### Directive
Copy the lines below, switching every "obligatoire" to "facultatif" and leaving everything else unchanged.

Plain-text document sources
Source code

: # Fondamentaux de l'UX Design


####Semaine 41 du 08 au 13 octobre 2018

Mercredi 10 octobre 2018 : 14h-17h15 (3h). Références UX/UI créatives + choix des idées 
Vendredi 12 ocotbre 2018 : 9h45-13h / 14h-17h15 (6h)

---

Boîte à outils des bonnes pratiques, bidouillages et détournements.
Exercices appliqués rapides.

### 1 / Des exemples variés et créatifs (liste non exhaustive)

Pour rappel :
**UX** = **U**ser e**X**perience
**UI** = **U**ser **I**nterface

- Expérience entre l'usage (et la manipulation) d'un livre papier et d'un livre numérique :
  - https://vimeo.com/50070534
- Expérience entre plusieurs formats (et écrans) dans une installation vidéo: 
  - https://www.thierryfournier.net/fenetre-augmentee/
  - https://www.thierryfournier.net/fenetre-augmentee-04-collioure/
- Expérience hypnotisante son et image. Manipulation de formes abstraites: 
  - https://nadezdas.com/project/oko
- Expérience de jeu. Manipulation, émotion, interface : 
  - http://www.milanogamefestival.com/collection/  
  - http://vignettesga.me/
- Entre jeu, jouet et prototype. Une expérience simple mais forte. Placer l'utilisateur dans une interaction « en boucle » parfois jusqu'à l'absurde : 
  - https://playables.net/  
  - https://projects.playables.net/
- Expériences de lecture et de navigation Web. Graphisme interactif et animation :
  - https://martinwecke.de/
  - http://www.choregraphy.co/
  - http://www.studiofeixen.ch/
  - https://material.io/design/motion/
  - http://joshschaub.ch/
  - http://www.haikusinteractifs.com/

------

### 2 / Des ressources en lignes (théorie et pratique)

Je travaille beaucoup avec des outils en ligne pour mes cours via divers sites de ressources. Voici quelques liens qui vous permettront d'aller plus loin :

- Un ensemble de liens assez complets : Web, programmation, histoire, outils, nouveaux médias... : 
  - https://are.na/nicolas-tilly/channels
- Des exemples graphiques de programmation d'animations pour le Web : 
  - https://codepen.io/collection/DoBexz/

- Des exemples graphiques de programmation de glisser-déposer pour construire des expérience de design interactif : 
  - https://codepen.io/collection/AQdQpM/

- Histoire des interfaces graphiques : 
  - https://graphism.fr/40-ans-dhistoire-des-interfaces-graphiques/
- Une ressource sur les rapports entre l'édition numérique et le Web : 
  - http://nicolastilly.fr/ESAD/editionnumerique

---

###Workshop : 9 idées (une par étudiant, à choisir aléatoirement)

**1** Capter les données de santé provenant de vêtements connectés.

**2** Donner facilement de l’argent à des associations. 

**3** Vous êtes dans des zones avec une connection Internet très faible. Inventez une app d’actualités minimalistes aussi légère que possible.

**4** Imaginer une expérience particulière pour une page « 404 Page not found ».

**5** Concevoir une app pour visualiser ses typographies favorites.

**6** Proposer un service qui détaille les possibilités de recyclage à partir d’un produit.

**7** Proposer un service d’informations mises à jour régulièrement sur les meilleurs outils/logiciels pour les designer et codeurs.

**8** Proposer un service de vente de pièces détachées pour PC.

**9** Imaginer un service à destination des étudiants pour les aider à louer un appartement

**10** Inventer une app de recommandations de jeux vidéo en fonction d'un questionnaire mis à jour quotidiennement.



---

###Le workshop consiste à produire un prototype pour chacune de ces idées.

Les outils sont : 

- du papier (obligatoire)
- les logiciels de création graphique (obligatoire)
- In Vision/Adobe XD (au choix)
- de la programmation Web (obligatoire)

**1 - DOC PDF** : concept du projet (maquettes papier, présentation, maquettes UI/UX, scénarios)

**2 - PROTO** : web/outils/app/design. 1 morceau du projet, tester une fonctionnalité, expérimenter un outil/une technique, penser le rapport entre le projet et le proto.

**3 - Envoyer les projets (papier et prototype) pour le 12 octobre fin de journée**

### Answer to this exercise
Source code

: # Fondamentaux de l'UX Design


####Semaine 41 du 08 au 13 octobre 2018

Mercredi 10 octobre 2018 : 14h-17h15 (3h). Références UX/UI créatives + choix des idées 
Vendredi 12 ocotbre 2018 : 9h45-13h / 14h-17h15 (6h)

---

Boîte à outils des bonnes pratiques, bidouillages et détournements.
Exercices appliqués rapides.

### 1 / Des exemples variés et créatifs (liste non exhaustive)

Pour rappel :
**UX** = **U**ser e**X**perience
**UI** = **U**ser **I**nterface

- Expérience entre l'usage (et la manipulation) d'un livre papier et d'un livre numérique :
  - https://vimeo.com/50070534
- Expérience entre plusieurs formats (et écrans) dans une installation vidéo: 
  - https://www.thierryfournier.net/fenetre-augmentee/
  - https://www.thierryfournier.net/fenetre-augmentee-04-collioure/
- Expérience hypnotisante son et image. Manipulation de formes abstraites: 
  - https://nadezdas.com/project/oko
- Expérience de jeu. Manipulation, émotion, interface : 
  - http://www.milanogamefestival.com/collection/  
  - http://vignettesga.me/
- Entre jeu, jouet et prototype. Une expérience simple mais forte. Placer l'utilisateur dans une interaction « en boucle » parfois jusqu'à l'absurde : 
  - https://playables.net/  
  - https://projects.playables.net/
- Expériences de lecture et de navigation Web. Graphisme interactif et animation :
  - https://martinwecke.de/
  - http://www.choregraphy.co/
  - http://www.studiofeixen.ch/
  - https://material.io/design/motion/
  - http://joshschaub.ch/
  - http://www.haikusinteractifs.com/

------

### 2 / Des ressources en lignes (théorie et pratique)

Je travaille beaucoup avec des outils en ligne pour mes cours via divers sites de ressources. Voici quelques liens qui vous permettront d'aller plus loin :

- Un ensemble de liens assez complets : Web, programmation, histoire, outils, nouveaux médias... : 
  - https://are.na/nicolas-tilly/channels
- Des exemples graphiques de programmation d'animations pour le Web : 
  - https://codepen.io/collection/DoBexz/

- Des exemples graphiques de programmation de glisser-déposer pour construire des expérience de design interactif : 
  - https://codepen.io/collection/AQdQpM/

- Histoire des interfaces graphiques : 
  - https://graphism.fr/40-ans-dhistoire-des-interfaces-graphiques/
- Une ressource sur les rapports entre l'édition numérique et le Web : 
  - http://nicolastilly.fr/ESAD/editionnumerique

---

###Workshop : 9 idées (une par étudiant, à choisir aléatoirement)

**1** Capter les données de santé provenant de vêtements connectés.

**2** Donner facilement de l’argent à des associations. 

**3** Vous êtes dans des zones avec une connection Internet très faible. Inventez une app d’actualités minimalistes aussi légère que possible.

**4** Imaginer une expérience particulière pour une page « 404 Page not found ».

**5** Concevoir une app pour visualiser ses typographies favorites.

**6** Proposer un service qui détaille les possibilités de recyclage à partir d’un produit.

**7** Proposer un service d’informations mises à jour régulièrement sur les meilleurs outils/logiciels pour les designer et codeurs.

**8** Proposer un service de vente de pièces détachées pour PC.

**9** Imaginer un service à destination des étudiants pour les aider à louer un appartement

**10** Inventer une app de recommandations de jeux vidéo en fonction d'un questionnaire mis à jour quotidiennement.



---

###Le workshop consiste à produire un prototype pour chacune de ces idées.

Les outils sont : 

- du papier (facultatif)
- les logiciels de création graphique (facultatif)
- In Vision/Adobe XD (au choix)
- de la programmation Web (facultatif)

**1 - DOC PDF** : concept du projet (maquettes papier, présentation, maquettes UI/UX, scénarios)

**2 - PROTO** : web/outils/app/design. 1 morceau du projet, tester une fonctionnalité, expérimenter un outil/une technique, penser le rapport entre le projet et le proto.

**3 - Envoyer les projets (papier et prototype) pour le 12 octobre fin de journée**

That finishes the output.